Ia menyebut, meski di tengah kebijakan efisiensi anggaran, pemerintah tetap mendorong partisipasi sektor swasta guna mengoptimalkan potensi ekonomi daerah, khususnya dari sektor sumber daya alam.

Gubernur juga mengulas perjalanan panjang Sulawesi Tengah selama lebih dari enam dekade yang diwarnai berbagai tantangan, termasuk bencana alam. Namun, ia menilai masyarakat Sulteng memiliki karakter tangguh dan menjunjung tinggi nilai kebersamaan.

Pada kesempatan itu, Anwar Hafid menyampaikan apresiasi kepada para pemimpin terdahulu yang telah meletakkan fondasi pembangunan, serta kepada seluruh elemen masyarakat—mulai dari ASN, TNI-Polri, tenaga pendidik, tenaga kesehatan hingga relawan kebencanaan.

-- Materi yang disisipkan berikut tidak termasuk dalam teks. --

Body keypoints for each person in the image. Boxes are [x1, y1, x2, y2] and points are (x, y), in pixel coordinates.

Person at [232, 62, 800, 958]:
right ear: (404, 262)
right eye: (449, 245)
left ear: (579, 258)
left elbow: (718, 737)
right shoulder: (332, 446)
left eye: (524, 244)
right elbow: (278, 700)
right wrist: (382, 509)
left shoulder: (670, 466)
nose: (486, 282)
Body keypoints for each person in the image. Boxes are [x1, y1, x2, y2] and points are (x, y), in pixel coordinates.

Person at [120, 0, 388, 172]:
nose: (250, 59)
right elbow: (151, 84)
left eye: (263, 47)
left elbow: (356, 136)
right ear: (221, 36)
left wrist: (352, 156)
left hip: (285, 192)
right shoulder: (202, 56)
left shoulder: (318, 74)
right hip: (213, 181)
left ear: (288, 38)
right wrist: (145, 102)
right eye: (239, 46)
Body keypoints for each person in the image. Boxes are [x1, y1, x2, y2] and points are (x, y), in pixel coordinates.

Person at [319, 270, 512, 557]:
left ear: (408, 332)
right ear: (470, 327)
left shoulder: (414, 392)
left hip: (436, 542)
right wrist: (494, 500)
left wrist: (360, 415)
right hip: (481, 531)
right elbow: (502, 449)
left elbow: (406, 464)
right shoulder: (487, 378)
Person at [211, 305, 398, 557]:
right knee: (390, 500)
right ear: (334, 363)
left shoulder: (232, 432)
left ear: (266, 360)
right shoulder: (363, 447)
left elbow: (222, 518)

Sebagai langkah strategis ke depan, Pemerintah Provinsi Sulawesi Tengah telah merumuskan sembilan agenda prioritas pembangunan yang dikenal dengan program “9 BERANI” guna mempercepat terwujudnya visi pembangunan daerah.

Ia menekankan pentingnya kolaborasi lintas sektor dalam mencapai target pembangunan hingga 2029.

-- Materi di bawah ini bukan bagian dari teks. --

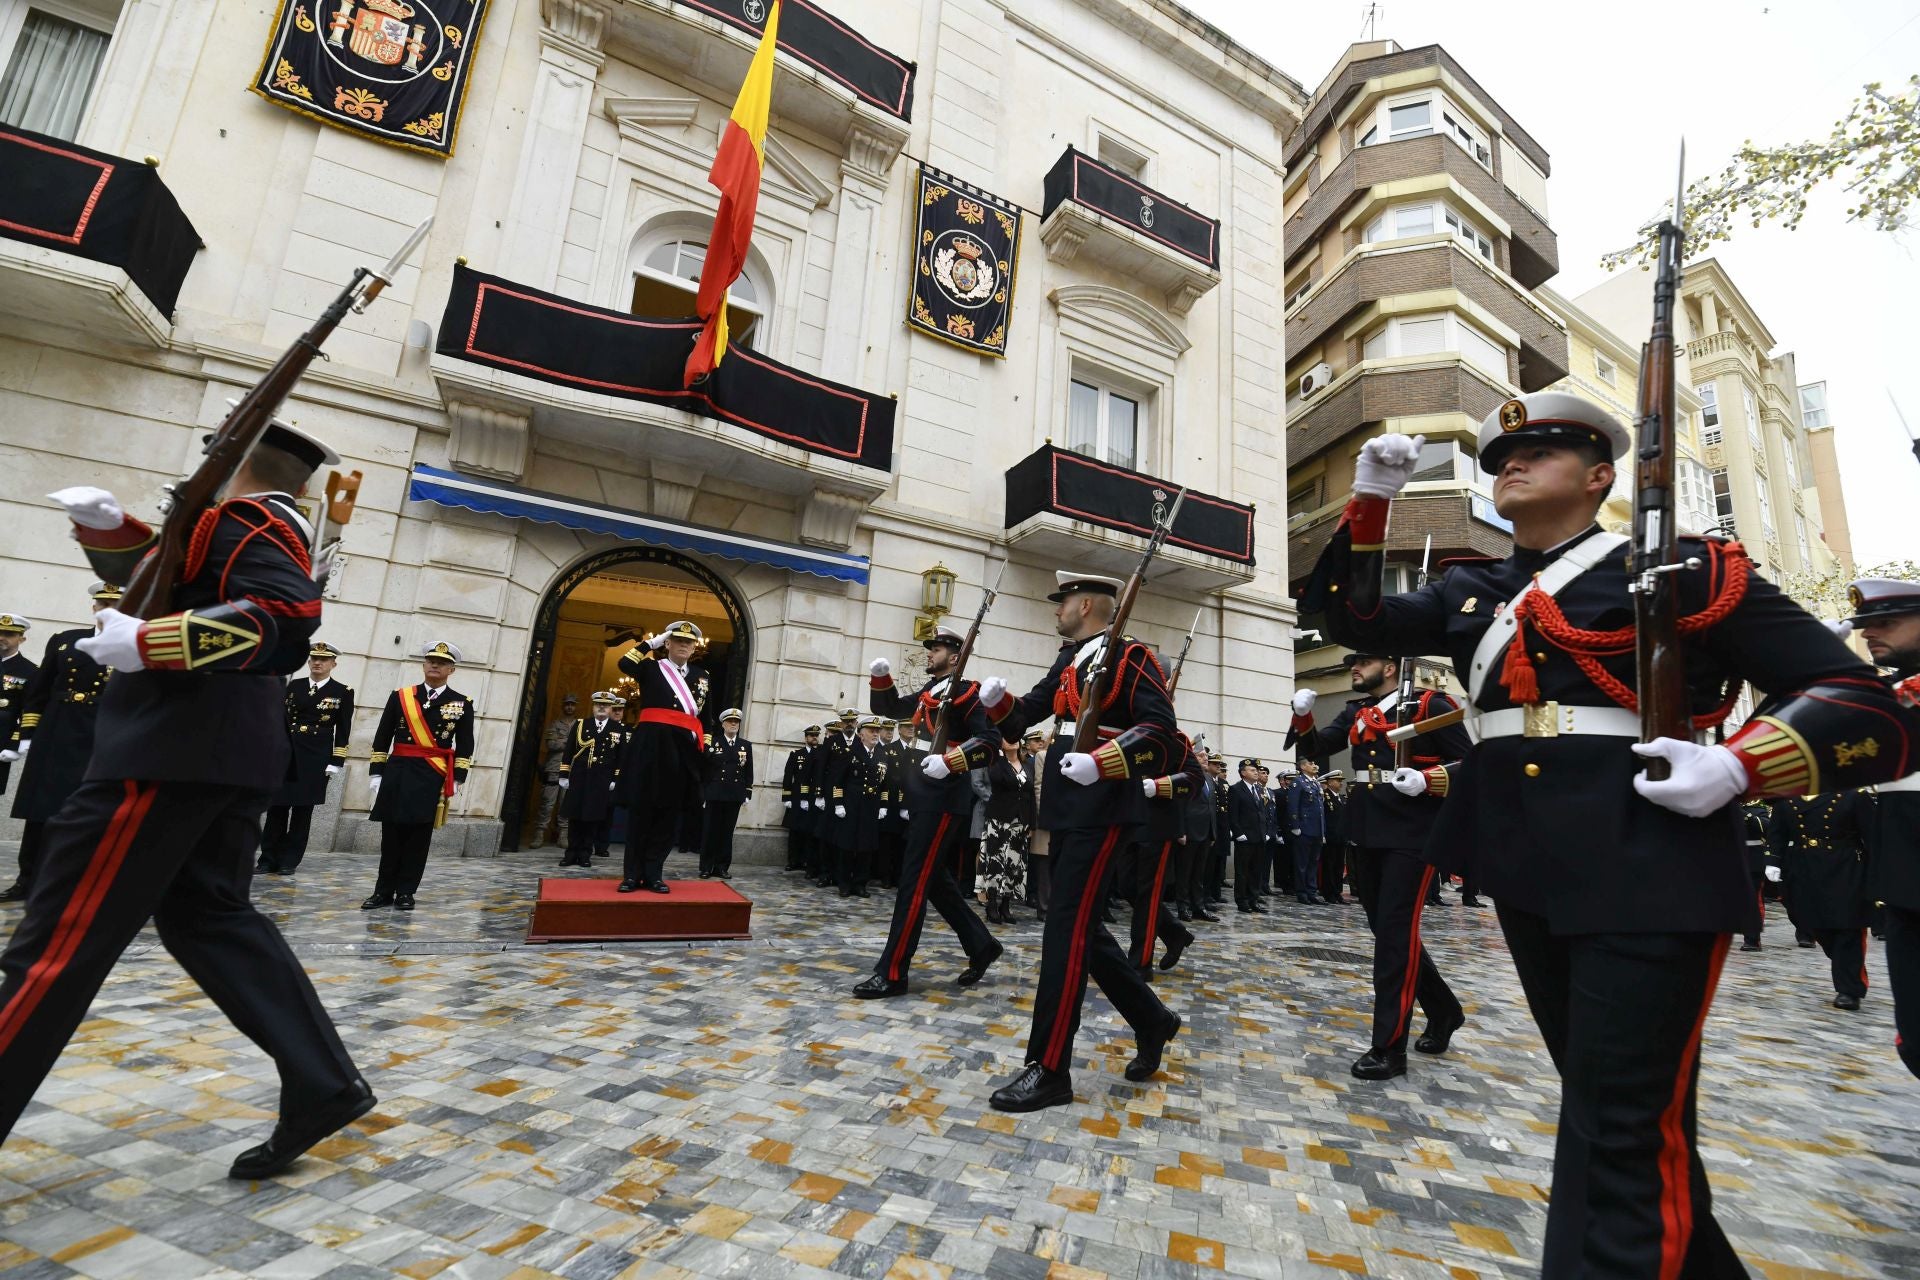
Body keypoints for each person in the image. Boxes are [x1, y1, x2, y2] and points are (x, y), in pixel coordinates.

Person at [1305, 391, 1917, 1274]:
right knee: (1616, 1116)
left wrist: (1743, 764)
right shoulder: (1471, 589)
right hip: (1521, 860)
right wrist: (1369, 502)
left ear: (1601, 475)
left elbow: (1859, 699)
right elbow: (1348, 620)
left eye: (1541, 450)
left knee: (1621, 1131)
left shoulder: (1682, 570)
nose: (1510, 463)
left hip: (1648, 856)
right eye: (1499, 457)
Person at [1, 426, 371, 1178]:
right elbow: (171, 579)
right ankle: (322, 1081)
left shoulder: (241, 518)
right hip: (224, 749)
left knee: (56, 947)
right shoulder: (249, 522)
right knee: (209, 917)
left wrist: (153, 646)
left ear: (229, 463)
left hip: (166, 752)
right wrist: (111, 532)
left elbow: (287, 620)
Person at [975, 572, 1182, 1110]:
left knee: (1064, 934)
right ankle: (1153, 1019)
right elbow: (1025, 718)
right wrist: (997, 703)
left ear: (1085, 604)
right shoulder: (1071, 660)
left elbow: (1162, 733)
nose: (1056, 609)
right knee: (1083, 931)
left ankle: (1049, 1068)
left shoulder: (1131, 656)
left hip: (1103, 805)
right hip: (1068, 806)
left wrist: (1104, 761)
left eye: (1061, 600)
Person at [1286, 650, 1470, 1080]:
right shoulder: (1357, 711)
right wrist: (1303, 718)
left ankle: (1389, 1047)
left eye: (1363, 661)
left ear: (1389, 667)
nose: (1354, 668)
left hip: (1413, 832)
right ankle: (1444, 1011)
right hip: (1367, 828)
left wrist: (1431, 778)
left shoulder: (1430, 705)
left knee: (1393, 936)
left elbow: (1472, 761)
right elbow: (1318, 749)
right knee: (1388, 931)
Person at [856, 625, 1003, 995]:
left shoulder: (969, 692)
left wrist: (952, 761)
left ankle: (893, 972)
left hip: (944, 794)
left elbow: (989, 743)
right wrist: (880, 677)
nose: (928, 653)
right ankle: (981, 944)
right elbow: (889, 708)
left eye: (935, 648)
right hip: (923, 791)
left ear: (955, 656)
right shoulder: (929, 691)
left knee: (914, 882)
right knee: (932, 879)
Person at [1845, 576, 1920, 1077]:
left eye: (1886, 622)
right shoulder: (1889, 694)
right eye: (1866, 625)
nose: (1870, 634)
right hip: (1905, 881)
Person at [1, 583, 117, 902]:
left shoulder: (130, 645)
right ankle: (28, 880)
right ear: (94, 607)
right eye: (102, 602)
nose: (107, 607)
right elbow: (38, 690)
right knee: (41, 810)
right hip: (56, 729)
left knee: (89, 812)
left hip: (100, 734)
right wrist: (27, 734)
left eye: (115, 602)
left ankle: (78, 883)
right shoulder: (65, 640)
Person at [366, 642, 475, 911]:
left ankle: (405, 892)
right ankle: (382, 892)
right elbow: (383, 737)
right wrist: (377, 772)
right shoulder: (401, 696)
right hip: (398, 772)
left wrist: (458, 777)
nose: (434, 665)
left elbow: (465, 743)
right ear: (424, 665)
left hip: (431, 775)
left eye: (441, 662)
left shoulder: (462, 703)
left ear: (451, 669)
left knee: (418, 837)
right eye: (430, 661)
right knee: (390, 836)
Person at [615, 620, 710, 894]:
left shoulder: (702, 676)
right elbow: (625, 664)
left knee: (668, 815)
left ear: (694, 648)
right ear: (667, 643)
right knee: (641, 812)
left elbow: (707, 717)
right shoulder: (651, 667)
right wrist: (650, 644)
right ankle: (632, 875)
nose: (684, 644)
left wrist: (702, 754)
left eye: (689, 642)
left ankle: (654, 873)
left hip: (682, 751)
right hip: (650, 748)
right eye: (678, 639)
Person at [257, 641, 354, 875]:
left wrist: (336, 761)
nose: (318, 663)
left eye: (324, 659)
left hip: (315, 758)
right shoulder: (293, 686)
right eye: (314, 659)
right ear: (309, 661)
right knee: (276, 809)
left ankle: (289, 860)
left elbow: (343, 729)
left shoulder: (342, 692)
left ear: (333, 663)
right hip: (286, 753)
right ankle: (268, 858)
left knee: (302, 811)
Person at [1770, 793, 1873, 1009]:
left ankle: (1849, 989)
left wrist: (1877, 873)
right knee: (1815, 925)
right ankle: (1848, 967)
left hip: (1845, 867)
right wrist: (1773, 860)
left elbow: (1873, 836)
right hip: (1803, 867)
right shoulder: (1788, 798)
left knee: (1847, 926)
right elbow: (1777, 831)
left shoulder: (1853, 795)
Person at [1126, 735, 1202, 979]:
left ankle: (1140, 962)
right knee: (1126, 886)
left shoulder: (1174, 738)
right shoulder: (1126, 733)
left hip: (1157, 820)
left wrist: (1159, 786)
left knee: (1148, 893)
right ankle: (1173, 933)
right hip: (1126, 820)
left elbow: (1193, 778)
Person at [558, 691, 626, 868]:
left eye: (605, 706)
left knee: (592, 818)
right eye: (598, 705)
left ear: (610, 708)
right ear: (593, 707)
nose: (602, 708)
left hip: (601, 780)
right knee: (575, 817)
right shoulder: (581, 725)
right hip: (580, 777)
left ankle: (585, 854)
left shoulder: (618, 729)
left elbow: (621, 757)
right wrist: (564, 774)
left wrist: (615, 778)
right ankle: (571, 853)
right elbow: (569, 751)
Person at [979, 737, 1033, 923]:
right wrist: (1002, 756)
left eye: (1015, 738)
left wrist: (1031, 823)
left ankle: (1006, 904)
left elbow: (1030, 794)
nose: (1012, 741)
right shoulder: (996, 763)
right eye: (1007, 738)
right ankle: (992, 903)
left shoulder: (1027, 765)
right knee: (996, 862)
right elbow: (996, 779)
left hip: (1020, 821)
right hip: (999, 819)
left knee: (1014, 864)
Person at [700, 708, 752, 879]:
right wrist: (703, 794)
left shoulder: (745, 745)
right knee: (710, 831)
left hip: (734, 794)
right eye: (730, 721)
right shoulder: (713, 743)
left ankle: (722, 867)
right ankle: (706, 867)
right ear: (723, 724)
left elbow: (748, 771)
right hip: (715, 793)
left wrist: (747, 792)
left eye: (736, 722)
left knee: (726, 832)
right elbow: (705, 771)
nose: (733, 724)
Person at [1177, 745, 1219, 923]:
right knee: (1184, 872)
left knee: (1199, 873)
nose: (1205, 758)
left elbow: (1211, 807)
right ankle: (1183, 906)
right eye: (1200, 755)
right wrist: (1180, 830)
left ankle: (1198, 906)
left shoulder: (1209, 778)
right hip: (1189, 831)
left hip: (1206, 831)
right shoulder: (1185, 775)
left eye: (1206, 756)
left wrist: (1213, 832)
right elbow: (1179, 804)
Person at [532, 694, 579, 850]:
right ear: (563, 706)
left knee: (565, 804)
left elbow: (582, 746)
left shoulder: (579, 726)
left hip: (571, 769)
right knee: (547, 802)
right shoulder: (554, 724)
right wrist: (569, 742)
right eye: (567, 704)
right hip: (553, 768)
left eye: (572, 704)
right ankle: (539, 834)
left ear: (576, 706)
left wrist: (562, 740)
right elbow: (551, 745)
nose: (569, 707)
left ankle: (563, 835)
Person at [1226, 759, 1270, 914]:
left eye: (1256, 770)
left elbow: (1262, 813)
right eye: (1252, 770)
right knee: (1242, 871)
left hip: (1259, 836)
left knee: (1256, 871)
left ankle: (1253, 899)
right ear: (1243, 772)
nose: (1256, 772)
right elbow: (1233, 814)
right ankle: (1242, 900)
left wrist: (1265, 832)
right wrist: (1239, 833)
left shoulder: (1258, 789)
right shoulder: (1236, 789)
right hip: (1245, 838)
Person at [0, 614, 35, 806]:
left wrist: (15, 745)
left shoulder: (30, 671)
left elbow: (28, 710)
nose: (1, 637)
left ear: (21, 638)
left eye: (8, 634)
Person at [1287, 760, 1328, 905]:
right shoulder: (1298, 782)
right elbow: (1293, 804)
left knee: (1313, 863)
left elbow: (1321, 811)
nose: (1315, 765)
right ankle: (1301, 892)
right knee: (1302, 863)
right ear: (1303, 767)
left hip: (1316, 829)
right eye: (1311, 764)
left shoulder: (1315, 783)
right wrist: (1295, 825)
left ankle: (1311, 891)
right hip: (1304, 829)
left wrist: (1322, 831)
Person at [780, 724, 820, 872]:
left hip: (812, 797)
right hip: (796, 798)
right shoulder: (796, 754)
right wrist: (787, 797)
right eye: (811, 736)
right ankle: (793, 860)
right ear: (806, 738)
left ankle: (806, 861)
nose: (814, 738)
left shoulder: (821, 754)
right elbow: (788, 777)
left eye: (816, 736)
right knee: (795, 831)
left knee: (809, 832)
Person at [1737, 800, 1775, 951]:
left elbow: (1765, 827)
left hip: (1752, 858)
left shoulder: (1759, 809)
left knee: (1752, 899)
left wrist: (1744, 815)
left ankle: (1752, 939)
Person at [1321, 771, 1350, 905]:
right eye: (1338, 780)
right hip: (1330, 838)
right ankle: (1329, 892)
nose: (1341, 783)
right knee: (1329, 866)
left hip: (1341, 838)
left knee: (1339, 866)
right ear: (1330, 782)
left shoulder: (1342, 798)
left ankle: (1337, 892)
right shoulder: (1325, 797)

“Tidak ada satu pihak pun yang bisa membangun daerah ini sendirian. Kolaborasi adalah kunci, partisipasi adalah energi, dan persatuan adalah kekuatan,” tegasnya.

Menutup sambutannya, Anwar Hafid mengajak seluruh elemen masyarakat—pemuda, perempuan, tokoh adat, akademisi, pelaku usaha hingga media—untuk bersama-sama membangun Sulawesi Tengah yang maju, sejahtera, dan bermartabat.

“Dirgahayu Sulawesi Tengah ke-62. Mari terus melangkah dan membangun daerah yang kita cintai,” pungkasnya.